## What the exercise asks
In the data below, find each line that contains the word "tail" and copy it.

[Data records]
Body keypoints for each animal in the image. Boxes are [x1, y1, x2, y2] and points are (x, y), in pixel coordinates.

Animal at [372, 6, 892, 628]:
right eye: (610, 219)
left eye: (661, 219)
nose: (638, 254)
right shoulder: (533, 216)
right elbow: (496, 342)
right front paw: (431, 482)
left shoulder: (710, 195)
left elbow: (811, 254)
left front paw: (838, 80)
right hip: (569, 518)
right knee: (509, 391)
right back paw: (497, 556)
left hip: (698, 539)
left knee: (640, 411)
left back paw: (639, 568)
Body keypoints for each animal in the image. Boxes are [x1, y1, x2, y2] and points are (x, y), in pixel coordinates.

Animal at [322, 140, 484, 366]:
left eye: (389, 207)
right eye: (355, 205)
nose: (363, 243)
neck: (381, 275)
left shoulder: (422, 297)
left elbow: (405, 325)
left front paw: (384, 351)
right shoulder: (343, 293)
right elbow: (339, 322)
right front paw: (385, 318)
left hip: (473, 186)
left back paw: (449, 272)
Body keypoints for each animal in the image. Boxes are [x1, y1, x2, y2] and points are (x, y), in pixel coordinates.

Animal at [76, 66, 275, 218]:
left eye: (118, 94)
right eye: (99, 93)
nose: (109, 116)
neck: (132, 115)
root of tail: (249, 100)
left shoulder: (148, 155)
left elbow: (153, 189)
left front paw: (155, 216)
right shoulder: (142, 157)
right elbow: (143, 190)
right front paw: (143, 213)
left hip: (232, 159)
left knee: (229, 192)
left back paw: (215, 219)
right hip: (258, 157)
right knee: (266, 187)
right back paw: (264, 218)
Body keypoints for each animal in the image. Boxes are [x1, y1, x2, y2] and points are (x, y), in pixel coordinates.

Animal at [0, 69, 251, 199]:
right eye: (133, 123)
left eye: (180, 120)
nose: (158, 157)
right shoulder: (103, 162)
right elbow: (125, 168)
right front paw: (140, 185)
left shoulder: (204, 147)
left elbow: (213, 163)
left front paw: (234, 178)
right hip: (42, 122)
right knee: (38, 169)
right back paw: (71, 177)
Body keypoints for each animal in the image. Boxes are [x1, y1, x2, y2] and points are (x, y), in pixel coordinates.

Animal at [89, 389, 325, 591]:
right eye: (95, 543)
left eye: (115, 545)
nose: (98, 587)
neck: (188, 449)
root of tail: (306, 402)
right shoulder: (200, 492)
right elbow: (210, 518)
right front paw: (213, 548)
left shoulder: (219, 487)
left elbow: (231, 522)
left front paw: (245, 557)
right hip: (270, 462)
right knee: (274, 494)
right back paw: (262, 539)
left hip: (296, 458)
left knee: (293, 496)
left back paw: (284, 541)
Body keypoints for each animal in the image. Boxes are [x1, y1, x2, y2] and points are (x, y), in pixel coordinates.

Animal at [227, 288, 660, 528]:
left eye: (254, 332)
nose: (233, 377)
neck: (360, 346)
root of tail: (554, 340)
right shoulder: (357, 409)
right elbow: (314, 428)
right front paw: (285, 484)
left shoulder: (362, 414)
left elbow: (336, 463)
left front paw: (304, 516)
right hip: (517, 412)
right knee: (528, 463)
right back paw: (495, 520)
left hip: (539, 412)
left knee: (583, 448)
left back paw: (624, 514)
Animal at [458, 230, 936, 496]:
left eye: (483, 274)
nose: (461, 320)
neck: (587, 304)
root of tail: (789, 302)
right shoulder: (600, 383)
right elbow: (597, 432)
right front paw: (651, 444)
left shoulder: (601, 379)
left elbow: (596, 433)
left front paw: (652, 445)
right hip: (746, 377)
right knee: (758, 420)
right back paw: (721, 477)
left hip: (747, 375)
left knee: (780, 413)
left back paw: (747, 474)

## Problem solution
root of tail: (249, 100)
root of tail: (306, 402)
root of tail: (554, 340)
root of tail: (789, 302)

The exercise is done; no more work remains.